_WORK REQUEST_:
Your response should be every line from the entries that includes the string "reveals".

_Dataset entries_:
========

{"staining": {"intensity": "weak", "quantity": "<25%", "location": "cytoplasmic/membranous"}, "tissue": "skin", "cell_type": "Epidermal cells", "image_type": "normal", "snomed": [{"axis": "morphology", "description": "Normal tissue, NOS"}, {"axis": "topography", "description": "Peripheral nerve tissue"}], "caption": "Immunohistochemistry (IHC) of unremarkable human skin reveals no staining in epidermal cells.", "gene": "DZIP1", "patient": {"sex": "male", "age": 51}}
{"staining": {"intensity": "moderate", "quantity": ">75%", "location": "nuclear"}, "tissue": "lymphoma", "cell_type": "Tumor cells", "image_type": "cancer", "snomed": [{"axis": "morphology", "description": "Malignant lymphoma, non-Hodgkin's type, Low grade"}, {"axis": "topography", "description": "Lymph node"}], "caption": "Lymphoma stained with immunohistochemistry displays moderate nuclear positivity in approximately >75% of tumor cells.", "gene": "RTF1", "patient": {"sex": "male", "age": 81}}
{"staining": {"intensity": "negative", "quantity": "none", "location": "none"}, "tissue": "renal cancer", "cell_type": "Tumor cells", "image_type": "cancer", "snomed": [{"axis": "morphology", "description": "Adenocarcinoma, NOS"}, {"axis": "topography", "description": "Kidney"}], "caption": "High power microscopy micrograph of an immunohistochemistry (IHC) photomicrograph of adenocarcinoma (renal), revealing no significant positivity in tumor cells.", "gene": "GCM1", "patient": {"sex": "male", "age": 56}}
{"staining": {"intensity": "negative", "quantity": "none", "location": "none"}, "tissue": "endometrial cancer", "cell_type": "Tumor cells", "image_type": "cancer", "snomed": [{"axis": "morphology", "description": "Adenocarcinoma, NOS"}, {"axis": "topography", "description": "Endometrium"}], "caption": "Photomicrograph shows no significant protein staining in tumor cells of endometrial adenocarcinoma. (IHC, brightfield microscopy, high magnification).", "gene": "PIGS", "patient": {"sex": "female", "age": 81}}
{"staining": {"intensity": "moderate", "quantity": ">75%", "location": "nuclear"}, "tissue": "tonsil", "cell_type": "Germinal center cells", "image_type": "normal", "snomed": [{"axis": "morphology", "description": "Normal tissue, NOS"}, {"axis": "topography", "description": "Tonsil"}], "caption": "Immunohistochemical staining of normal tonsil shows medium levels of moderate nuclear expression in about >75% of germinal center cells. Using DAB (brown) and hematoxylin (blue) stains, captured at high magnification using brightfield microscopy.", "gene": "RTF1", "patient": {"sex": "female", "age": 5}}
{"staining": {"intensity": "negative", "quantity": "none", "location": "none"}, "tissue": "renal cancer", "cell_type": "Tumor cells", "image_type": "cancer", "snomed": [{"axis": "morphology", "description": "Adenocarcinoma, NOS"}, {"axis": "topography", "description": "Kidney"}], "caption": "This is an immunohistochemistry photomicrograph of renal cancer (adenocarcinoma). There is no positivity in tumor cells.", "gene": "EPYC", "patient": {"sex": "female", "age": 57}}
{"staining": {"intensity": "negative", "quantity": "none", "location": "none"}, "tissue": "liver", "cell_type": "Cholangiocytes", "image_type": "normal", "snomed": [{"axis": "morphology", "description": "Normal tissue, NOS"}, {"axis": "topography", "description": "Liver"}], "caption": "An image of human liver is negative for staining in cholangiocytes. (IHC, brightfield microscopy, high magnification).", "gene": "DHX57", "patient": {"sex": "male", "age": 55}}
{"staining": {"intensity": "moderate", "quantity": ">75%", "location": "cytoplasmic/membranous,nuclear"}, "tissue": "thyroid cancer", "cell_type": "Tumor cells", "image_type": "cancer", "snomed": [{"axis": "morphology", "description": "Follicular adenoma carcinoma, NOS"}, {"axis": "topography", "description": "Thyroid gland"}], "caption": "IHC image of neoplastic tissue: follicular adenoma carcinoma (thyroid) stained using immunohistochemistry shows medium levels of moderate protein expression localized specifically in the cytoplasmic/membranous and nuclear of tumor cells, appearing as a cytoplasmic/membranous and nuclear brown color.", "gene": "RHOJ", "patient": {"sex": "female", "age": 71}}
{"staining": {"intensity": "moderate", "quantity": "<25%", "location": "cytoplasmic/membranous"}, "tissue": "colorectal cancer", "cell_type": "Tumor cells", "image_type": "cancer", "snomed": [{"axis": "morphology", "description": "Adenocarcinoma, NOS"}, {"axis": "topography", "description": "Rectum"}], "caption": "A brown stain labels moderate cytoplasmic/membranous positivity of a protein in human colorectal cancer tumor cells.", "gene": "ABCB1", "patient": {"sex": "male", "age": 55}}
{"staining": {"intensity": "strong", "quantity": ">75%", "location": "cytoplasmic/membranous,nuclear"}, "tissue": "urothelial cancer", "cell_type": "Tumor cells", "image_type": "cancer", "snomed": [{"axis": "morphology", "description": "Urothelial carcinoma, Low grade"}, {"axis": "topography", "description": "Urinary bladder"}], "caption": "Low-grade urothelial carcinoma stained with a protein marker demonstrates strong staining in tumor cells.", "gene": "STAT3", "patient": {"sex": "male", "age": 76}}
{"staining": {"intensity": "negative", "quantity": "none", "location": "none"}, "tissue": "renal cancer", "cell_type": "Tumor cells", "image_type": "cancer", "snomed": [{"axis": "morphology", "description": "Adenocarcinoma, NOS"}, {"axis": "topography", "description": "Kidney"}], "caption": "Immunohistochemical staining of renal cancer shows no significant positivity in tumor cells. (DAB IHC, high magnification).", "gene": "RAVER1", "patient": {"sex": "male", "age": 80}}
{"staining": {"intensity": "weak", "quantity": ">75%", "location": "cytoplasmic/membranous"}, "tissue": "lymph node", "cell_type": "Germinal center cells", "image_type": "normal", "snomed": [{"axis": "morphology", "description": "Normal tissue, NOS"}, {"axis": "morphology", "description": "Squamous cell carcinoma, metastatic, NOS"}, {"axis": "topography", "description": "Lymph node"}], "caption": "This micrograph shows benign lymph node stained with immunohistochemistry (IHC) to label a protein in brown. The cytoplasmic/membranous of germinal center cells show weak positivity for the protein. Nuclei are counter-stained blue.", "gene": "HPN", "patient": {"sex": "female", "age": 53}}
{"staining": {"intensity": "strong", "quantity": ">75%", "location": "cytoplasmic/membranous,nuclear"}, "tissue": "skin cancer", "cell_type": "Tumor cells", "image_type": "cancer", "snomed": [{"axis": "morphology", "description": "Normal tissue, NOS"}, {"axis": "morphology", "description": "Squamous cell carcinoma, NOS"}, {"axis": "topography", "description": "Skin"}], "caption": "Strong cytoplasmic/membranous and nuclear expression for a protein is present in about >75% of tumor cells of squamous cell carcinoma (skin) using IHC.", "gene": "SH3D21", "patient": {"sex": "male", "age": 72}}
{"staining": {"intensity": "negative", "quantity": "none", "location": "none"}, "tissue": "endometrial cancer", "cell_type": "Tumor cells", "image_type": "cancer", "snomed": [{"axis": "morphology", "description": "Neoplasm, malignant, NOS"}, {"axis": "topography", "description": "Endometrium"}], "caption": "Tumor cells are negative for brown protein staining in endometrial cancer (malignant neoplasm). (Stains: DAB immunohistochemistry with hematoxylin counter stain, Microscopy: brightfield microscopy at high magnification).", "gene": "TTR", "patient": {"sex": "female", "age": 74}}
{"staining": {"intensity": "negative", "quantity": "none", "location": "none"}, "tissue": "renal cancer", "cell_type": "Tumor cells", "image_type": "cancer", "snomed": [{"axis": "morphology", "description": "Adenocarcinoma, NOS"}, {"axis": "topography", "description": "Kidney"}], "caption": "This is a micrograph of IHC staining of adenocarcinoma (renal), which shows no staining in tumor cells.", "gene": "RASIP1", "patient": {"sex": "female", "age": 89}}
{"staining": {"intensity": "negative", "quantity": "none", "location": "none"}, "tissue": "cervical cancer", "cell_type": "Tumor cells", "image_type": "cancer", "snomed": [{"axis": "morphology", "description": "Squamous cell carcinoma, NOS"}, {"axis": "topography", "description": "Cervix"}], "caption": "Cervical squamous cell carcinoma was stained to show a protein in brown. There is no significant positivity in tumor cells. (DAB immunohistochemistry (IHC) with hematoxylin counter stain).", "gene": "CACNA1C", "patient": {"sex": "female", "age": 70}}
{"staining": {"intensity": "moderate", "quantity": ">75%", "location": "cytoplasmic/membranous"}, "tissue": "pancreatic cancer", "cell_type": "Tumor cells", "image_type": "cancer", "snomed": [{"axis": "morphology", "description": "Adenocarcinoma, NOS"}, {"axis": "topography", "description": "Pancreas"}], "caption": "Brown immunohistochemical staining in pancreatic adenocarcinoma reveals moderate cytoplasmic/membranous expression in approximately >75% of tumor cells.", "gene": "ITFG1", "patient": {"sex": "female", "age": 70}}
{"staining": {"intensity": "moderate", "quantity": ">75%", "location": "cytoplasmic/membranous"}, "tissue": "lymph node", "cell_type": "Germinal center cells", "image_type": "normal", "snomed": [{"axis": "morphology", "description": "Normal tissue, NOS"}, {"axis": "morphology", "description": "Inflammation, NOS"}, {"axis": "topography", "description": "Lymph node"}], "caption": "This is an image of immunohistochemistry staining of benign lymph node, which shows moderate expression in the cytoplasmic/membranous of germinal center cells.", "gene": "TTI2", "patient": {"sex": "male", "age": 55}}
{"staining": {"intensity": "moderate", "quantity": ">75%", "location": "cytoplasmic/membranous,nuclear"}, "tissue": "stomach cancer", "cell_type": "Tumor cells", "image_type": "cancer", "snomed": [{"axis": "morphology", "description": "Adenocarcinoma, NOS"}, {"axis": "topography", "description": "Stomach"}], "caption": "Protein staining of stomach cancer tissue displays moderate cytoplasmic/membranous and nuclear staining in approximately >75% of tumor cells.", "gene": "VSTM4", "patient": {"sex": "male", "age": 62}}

========

_EXERCISE RESPONSE_:
{"staining": {"intensity": "weak", "quantity": "<25%", "location": "cytoplasmic/membranous"}, "tissue": "skin", "cell_type": "Epidermal cells", "image_type": "normal", "snomed": [{"axis": "morphology", "description": "Normal tissue, NOS"}, {"axis": "topography", "description": "Peripheral nerve tissue"}], "caption": "Immunohistochemistry (IHC) of unremarkable human skin reveals no staining in epidermal cells.", "gene": "DZIP1", "patient": {"sex": "male", "age": 51}}
{"staining": {"intensity": "moderate", "quantity": ">75%", "location": "cytoplasmic/membranous"}, "tissue": "pancreatic cancer", "cell_type": "Tumor cells", "image_type": "cancer", "snomed": [{"axis": "morphology", "description": "Adenocarcinoma, NOS"}, {"axis": "topography", "description": "Pancreas"}], "caption": "Brown immunohistochemical staining in pancreatic adenocarcinoma reveals moderate cytoplasmic/membranous expression in approximately >75% of tumor cells.", "gene": "ITFG1", "patient": {"sex": "female", "age": 70}}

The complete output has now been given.